(Stored data)
○ ○ ○ ○ ○ ○ ○

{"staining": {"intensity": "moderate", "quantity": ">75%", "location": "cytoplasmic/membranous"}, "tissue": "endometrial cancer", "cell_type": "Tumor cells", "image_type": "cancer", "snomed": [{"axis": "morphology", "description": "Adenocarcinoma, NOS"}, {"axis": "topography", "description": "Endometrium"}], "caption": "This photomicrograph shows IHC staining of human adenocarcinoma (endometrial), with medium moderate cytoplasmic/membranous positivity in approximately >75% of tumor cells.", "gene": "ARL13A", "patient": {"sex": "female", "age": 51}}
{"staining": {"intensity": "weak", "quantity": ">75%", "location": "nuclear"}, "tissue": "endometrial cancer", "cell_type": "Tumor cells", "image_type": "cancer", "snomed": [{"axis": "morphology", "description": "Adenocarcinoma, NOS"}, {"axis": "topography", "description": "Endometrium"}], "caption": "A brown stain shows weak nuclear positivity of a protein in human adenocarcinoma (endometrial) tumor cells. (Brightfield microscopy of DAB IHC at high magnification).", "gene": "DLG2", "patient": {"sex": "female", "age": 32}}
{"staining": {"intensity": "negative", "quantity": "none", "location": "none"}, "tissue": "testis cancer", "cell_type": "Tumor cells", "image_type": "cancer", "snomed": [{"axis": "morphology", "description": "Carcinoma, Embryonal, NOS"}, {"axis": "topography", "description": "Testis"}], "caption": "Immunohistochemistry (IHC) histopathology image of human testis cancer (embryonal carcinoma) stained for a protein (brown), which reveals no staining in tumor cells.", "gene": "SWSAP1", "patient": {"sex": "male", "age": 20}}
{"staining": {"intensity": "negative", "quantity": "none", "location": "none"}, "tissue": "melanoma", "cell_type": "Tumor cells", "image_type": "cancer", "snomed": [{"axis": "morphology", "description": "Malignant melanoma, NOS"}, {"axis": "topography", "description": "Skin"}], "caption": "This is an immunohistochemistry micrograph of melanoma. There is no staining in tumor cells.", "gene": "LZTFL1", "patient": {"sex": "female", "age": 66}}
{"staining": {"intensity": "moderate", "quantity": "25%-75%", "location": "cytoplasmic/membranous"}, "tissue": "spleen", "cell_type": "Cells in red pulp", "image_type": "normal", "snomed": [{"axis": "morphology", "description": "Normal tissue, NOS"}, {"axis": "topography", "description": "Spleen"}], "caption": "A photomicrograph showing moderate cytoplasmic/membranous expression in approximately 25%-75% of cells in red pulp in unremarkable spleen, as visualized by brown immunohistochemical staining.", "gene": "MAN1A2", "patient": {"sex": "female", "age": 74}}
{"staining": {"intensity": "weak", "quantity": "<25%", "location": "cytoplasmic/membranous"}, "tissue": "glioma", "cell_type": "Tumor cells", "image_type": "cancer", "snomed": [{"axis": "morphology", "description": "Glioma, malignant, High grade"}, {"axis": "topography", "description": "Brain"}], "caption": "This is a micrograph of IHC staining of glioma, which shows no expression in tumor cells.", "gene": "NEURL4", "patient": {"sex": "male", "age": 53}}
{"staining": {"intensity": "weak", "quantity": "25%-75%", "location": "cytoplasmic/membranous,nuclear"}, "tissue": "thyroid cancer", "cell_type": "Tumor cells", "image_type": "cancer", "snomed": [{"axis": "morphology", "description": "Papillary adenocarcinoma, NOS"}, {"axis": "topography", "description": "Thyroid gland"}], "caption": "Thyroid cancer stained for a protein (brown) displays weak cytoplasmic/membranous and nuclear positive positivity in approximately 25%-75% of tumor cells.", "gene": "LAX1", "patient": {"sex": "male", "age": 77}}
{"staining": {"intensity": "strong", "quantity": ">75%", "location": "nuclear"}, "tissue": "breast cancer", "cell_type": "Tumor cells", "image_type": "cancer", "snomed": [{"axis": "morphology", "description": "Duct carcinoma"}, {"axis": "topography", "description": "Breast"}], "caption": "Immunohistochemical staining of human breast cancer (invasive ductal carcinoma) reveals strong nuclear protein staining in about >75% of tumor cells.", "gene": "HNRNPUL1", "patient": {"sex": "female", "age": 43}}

○ ○ ○ ○ ○ ○ ○

Work request: Above are records; repeat only the lines starting at the line with "(IHC) histopathology image" and ending at the line with "is an immunohistochemistry", exactly as they appear, both included.

Solution to the problem:
{"staining": {"intensity": "negative", "quantity": "none", "location": "none"}, "tissue": "testis cancer", "cell_type": "Tumor cells", "image_type": "cancer", "snomed": [{"axis": "morphology", "description": "Carcinoma, Embryonal, NOS"}, {"axis": "topography", "description": "Testis"}], "caption": "Immunohistochemistry (IHC) histopathology image of human testis cancer (embryonal carcinoma) stained for a protein (brown), which reveals no staining in tumor cells.", "gene": "SWSAP1", "patient": {"sex": "male", "age": 20}}
{"staining": {"intensity": "negative", "quantity": "none", "location": "none"}, "tissue": "melanoma", "cell_type": "Tumor cells", "image_type": "cancer", "snomed": [{"axis": "morphology", "description": "Malignant melanoma, NOS"}, {"axis": "topography", "description": "Skin"}], "caption": "This is an immunohistochemistry micrograph of melanoma. There is no staining in tumor cells.", "gene": "LZTFL1", "patient": {"sex": "female", "age": 66}}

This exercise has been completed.